J.P. Morgan Securities LLC

RBS Securities Inc.

Credit Suisse Securities (USA) LLC

HSBC Securities (USA) Inc.

Merrill Lynch, Pierce Fenner & Smith

                       Incorporated

Morgan Stanley & Co. LLC

SMBC Nikko Securities America, Inc.

Co-Managers:   

Banca IMI S.p.A.

BNP Paribas Securities Corp.

BNY Mellon Capital Markets, LLC

Citigroup Global Markets Inc.

Goldman, Sachs & Co.

ING Financial Markets LLC

KeyBanc Capital Markets Inc.

Mitsubishi UFJ Securities (USA), Inc.

Mizuho Securities USA Inc.

Scotia Capital (USA) Inc.

U.S. Bancorp Investments, Inc.

 

* A securities rating is not a recommendation to buy, sell or hold securities and may be subject to revision or withdrawal at any time. Credit ratings are subject to change depending on financial and other factors.

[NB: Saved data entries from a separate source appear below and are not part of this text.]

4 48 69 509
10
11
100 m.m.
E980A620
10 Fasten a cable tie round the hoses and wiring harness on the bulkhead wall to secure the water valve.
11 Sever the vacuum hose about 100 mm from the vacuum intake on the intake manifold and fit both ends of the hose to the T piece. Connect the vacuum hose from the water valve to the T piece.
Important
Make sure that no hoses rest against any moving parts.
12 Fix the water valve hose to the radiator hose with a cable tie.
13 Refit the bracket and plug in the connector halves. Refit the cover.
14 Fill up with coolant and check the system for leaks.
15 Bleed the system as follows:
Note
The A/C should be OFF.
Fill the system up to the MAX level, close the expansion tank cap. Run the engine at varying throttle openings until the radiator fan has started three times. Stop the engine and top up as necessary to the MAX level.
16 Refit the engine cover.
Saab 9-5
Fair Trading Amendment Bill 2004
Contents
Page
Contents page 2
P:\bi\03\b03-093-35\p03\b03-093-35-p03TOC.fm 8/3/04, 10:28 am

On December 4, 2013, S&P announced that it would resolve its negative Creditwatch listing following its review of the impact of the final financing structure for Thermo Fisher Scientific Inc.’s pending acquisition of Life Technologies Corporation on Thermo Fisher Scientific Inc.’s financial risk profile.


The issuer has filed a registration statement (including a prospectus) with the SEC for the offering to which this communication relates. Before you invest, you should read the prospectus in that registration statement and other documents the issuer has filed with the SEC for more complete information about the issuer and this offering. You may get these documents for free by visiting EDGAR on the SEC Web site at www.sec.gov. Alternatively, the active joint book-running managers can arrange to send you the prospectus if you request it by calling Barclays Capital Inc. at 1-888-603-5847; or by calling J.P. Morgan Securities LLC at 1-212-834-4533; or by calling RBS Securities Inc. at 1-866-884-2071.